Maar de woorden die Mattheüs en Markus aanhalen uit Ezechiël laten ons nog een verdere les zien. Want de mensen die het verhaal lazen waren vanzelfsprekend bekend met die eeuwenoude profetie. Zij wisten heel goed dat het beeld van de eenzaam ronddwalende schapen de afsluiting was van een klacht van de Heer over het gedrag van de leiders van Israël. Ze hadden niet gezorgd voor het geestelijke welzijn van het volk. Integendeel, ze hadden hun positie gebruikt om er zelf een comfortabel leven door te krijgen. De rijken hadden ze te vriend gehouden, want daar moesten ze immers hun inkomsten van verwachten. Maar de lastige gevallen hadden ze gemeden: de mensen in geestelijke nood, de mensen die de weg in het leven kwijt waren geraakt, de mensen die pastorale aandacht nodig hadden.
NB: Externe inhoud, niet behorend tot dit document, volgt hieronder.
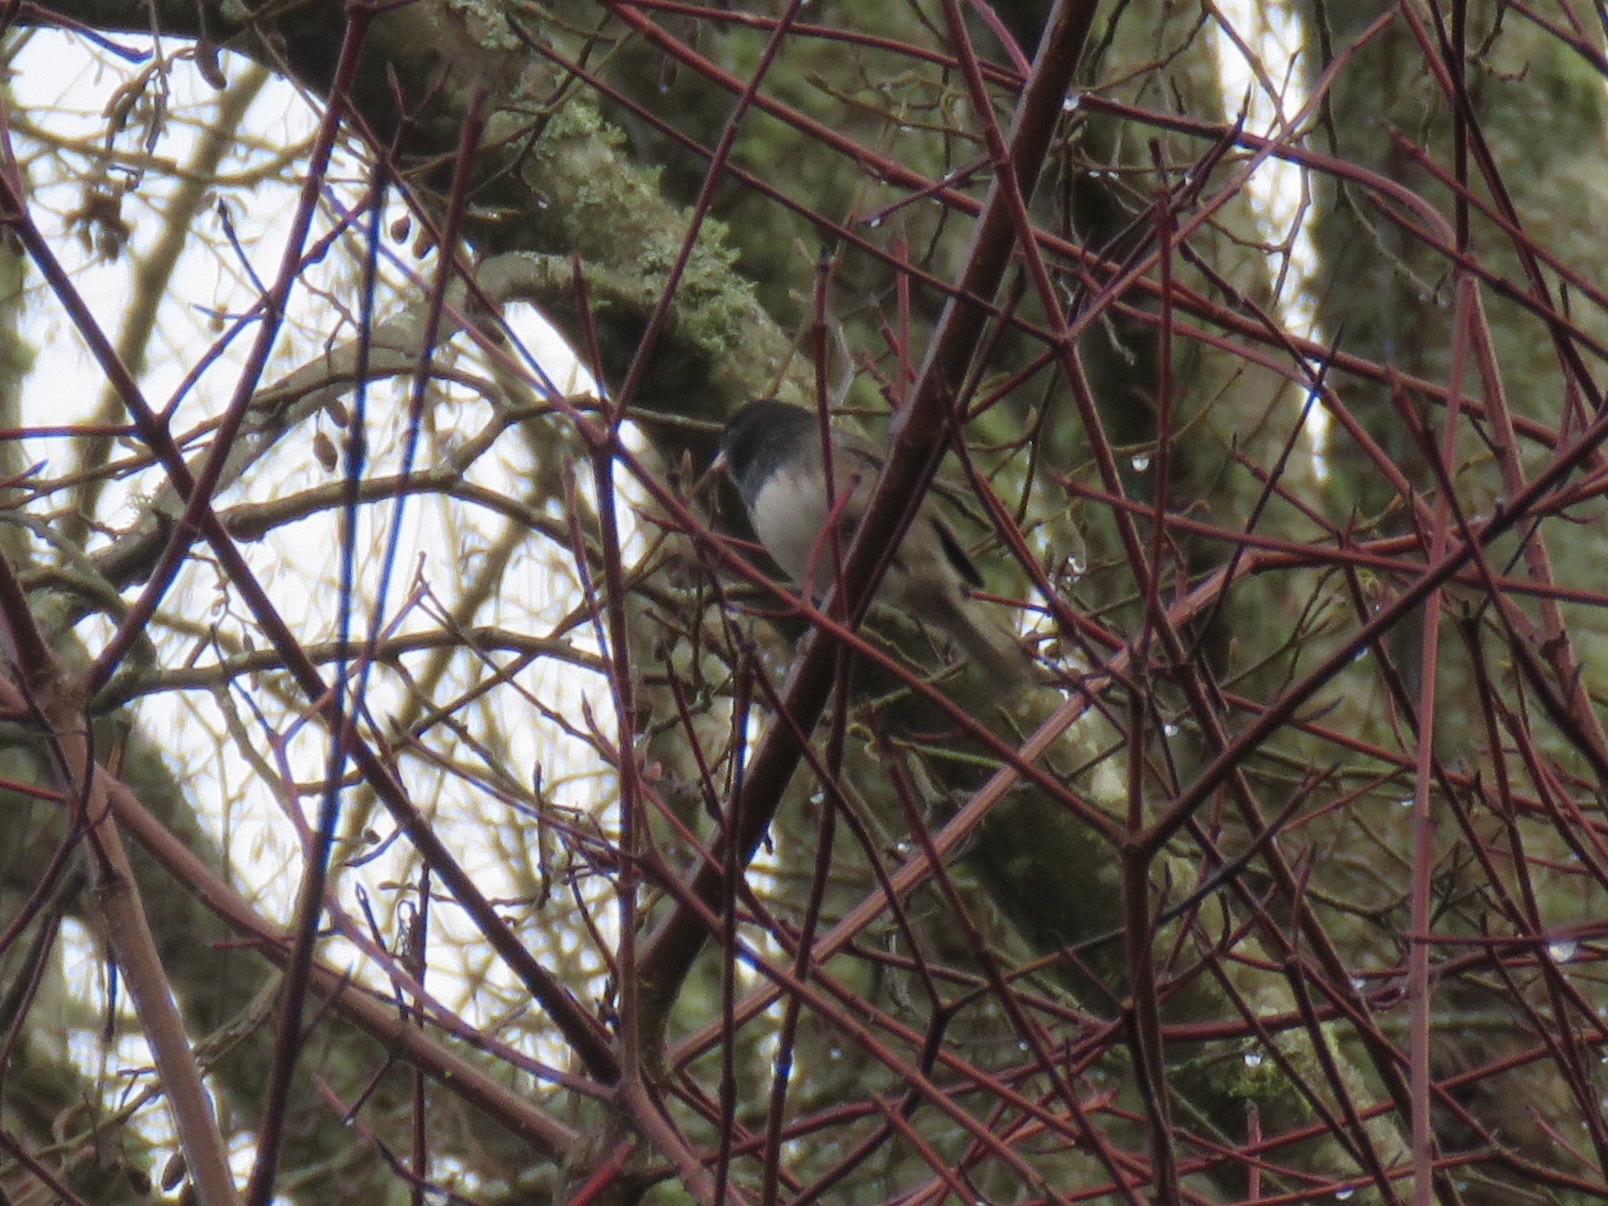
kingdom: Animalia
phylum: Chordata
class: Aves
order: Passeriformes
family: Passerellidae
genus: Junco
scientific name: Junco hyemalis
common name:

‘Mensenkind, profeteer tegen de herders van Israël, profeteer en zeg tegen hen: “Dit zegt God, de HEER: Wee jullie, herders van Israël, want jullie hebben alleen jezelf geweid! Horen herders niet hun schapen te weiden? Jullie eten wel van hun kaas, jullie gebruiken hun wol voor je kleren en jullie slachten de vette dieren, maar de schapen weiden, dat doen jullie niet. Zwakke dieren hebben jullie niet laten aansterken, zieke dieren niet genezen, gewonde dieren niet verbonden, verjaagde dieren niet teruggehaald, verdwaalde dieren niet gezocht - jullie hebben de dieren hard en wreed behandeld.’

(Ezechiël 34:2-4)

Nu is het al te gemakkelijk om met de vinger te wijzen of om te denken dat ook in onze tijd sommige christelijke leiders deze woorden maar eens goed tot zich zouden moeten laten doordringen. Wanneer we dat doen zijn we gemakzuchtig. We vergeten dan dat Gods Geest maar zelden tot ons spreekt over de fouten van anderen. Hij spreekt vrijwel altijd over onze eigen situatie, over ons eigen hart. Het vergt moed om te erkennen dat veel van onze broeders en zusters eenzaam rondzwerven omdat wij niet in staat zijn gebleken hen bij de Herder te houden.